Romanticism and much more for the rest of the season


The Schubert festival will be followed by other programmes: Wagner, featuring mezzo-soprano Rinat Shaham; Enigmatikoa, with Pablo Ferrández in the two cello concertos by Shostakovich; Aire Nordikoa, with pianist Behzod Abduraimov performing Piano Concerto No. 3 by Bartok and No. 1 by Beethoven; Supervivientes, which will include the first ever performance of Mis monstruos marinos by Mikel Urquiza (the second part of Elkano: Mundubira musika bidelagun), conducted by Ruth Reinhardt; and Los viajes, featuring violinist Vadim Gluzman performing Prokofiev’s Violin Concerto No. 2, conducted by Gemma New. This musical journey will be complemented by great symphonies from Schumann, Sibelius and Dvorak, bringing a sense of meaning to a season which focusses on the Romantic period.

After that, the orchestra has a programme in place through to June, but the status of the pandemic will determine how the remaining concerts are organised and held.
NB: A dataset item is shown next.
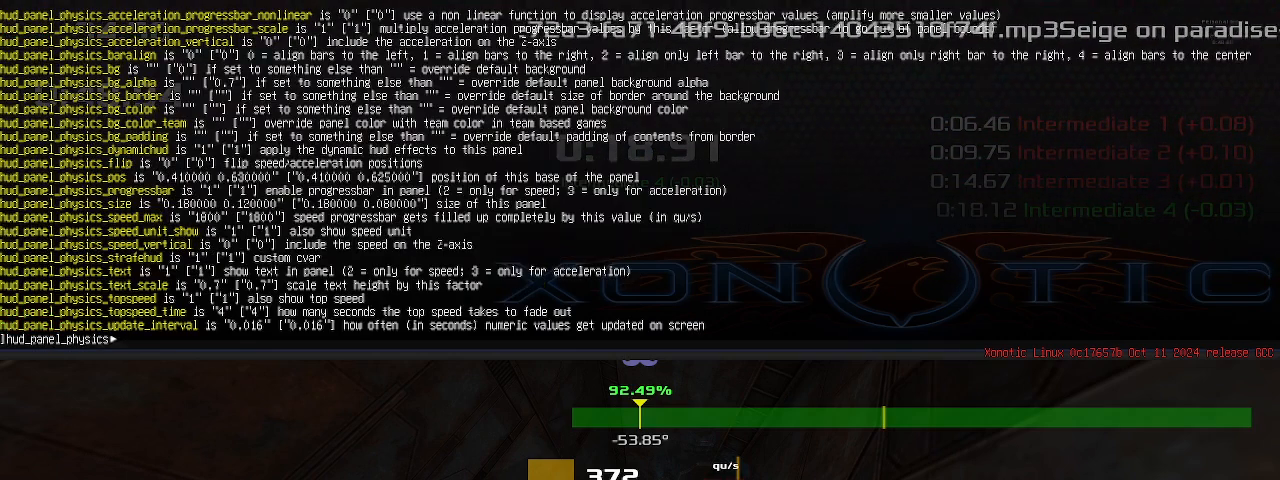
{"keys": ["right", "up"], "events": []}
Throughout this still uncertain portion of the season, we can expect to welcome conductors Hans Graf (conductor of the Basque National Orchestra from 1994 to 1996) and Anja Bihlmaier, as well as pianist Nikolai Lugansky, violinist Birgit Kolar and baritone Manuel Walser. Mahler and Rachmaninoff will be the most heavily featured composers in the repertoire from March onwards.



Concert safety measures


In addition to measures put in place by the venues to ensure audience safety, the concert programmes will be shorter and will not include an intermission to avoid the movement of people as much as possible.

We have also grouped season ticket holders to reorganise venue capacity in each city and provide our supporters with clear information on which concerts they will attend. 

Concert tickets will be sold subject to availability (depending on capacity restrictions determined by COVID-19) and will be advertised on an ongoing basis. Those interested should check the orchestra website,, for the most up to date information.

Lastly, before kicking off a season which is hugely challenging logistically, and musically very ambitious, the orchestra wishes to convey an optimistic and healing message to its audience and to Basque society at this difficult time. Robert Trevino sums it up thus:



‘I would like to welcome you to the 20/21 season of the Basque National Orchestra. We have been thinking a lot, lately, about what home means. Perhaps, we have realised that home is not a place, but people. Orchestral music is a chance to come together as a community, for people to get together and share everything that makes us human: love, life, joy, happiness, excitement, imagination, childhood, old age and much more. This is what we are trying to do in the Basque National Orchestra. We want to join together with you to create a community and a home that revolves around music, because we need it more than ever. Come and be a part of your orchestra. We look forward to seeing you at our concerts.’